Let's start with part a.
a. The event A represents the scenario where the team wins at least twice and does not lose. There are a few possible outcomes for this event:
1. Win-Win-Win (WWW)
2. Win-Win-Tie (WWT)
3. Win-Tie-Win (WTW)
4. Tie-Win-Win (TWW)
Notice that we do not count the scenario where the team loses any game.
Next, let's calculate the probabilities for each outcome:
1. P(WWW) = P(W) * P(W) * P(W) = 0.60 * 0.60 * 0.60 = 0.216
2. P(WWT) = P(W) * P(W) * P(T) = 0.60 * 0.60 * 0.10 = 0.036
3. P(WTW) = P(W) * P(T) * P(W) = 0.60 * 0.10 * 0.60 = 0.036
4. P(TWW) = P(T) * P(W) * P(W) = 0.10 * 0.60 * 0.60 = 0.036
The elements of event A are WWW, WWT, WTW, and TWW.
b.
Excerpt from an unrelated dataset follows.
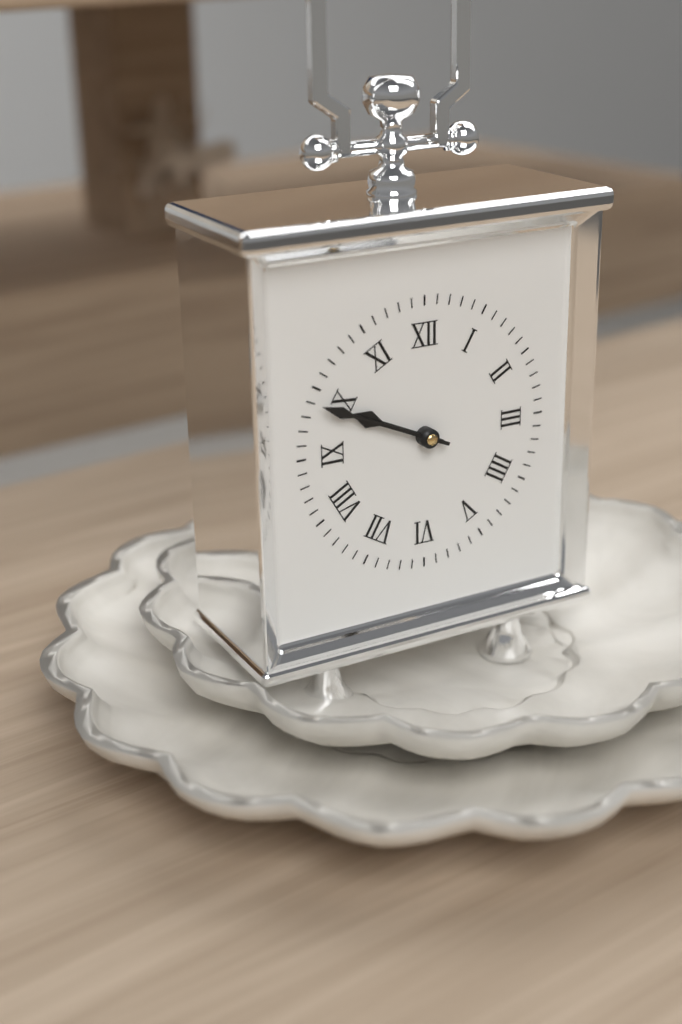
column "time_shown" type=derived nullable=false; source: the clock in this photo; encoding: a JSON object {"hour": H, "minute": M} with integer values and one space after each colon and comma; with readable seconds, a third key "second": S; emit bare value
{"hour": 9, "minute": 49}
To find the probability of event A, we need to sum up the probabilities of all the individual outcomes:
P(A) = P(WWW) + P(WWT) + P(WTW) + P(TWW) = 0.216 + 0.036 + 0.036 + 0.036 = 0.324
c. The event B represents the scenario where the team wins, loses, and ties. There is only one outcome for this event: Win-Loss-Tie (WLT).
Let's calculate the probability for this outcome:
P(WLT) = P(W) * P(L) * P(T) = 0.60 * 0.30 * 0.10 = 0.018
The elements of event B are WLT.
d. The probability of event B is simply the probability of the outcome WLT:
P(B) = P(WLT) = 0.018
Therefore, the elements of event B are WLT and the probability of event B is 0.018.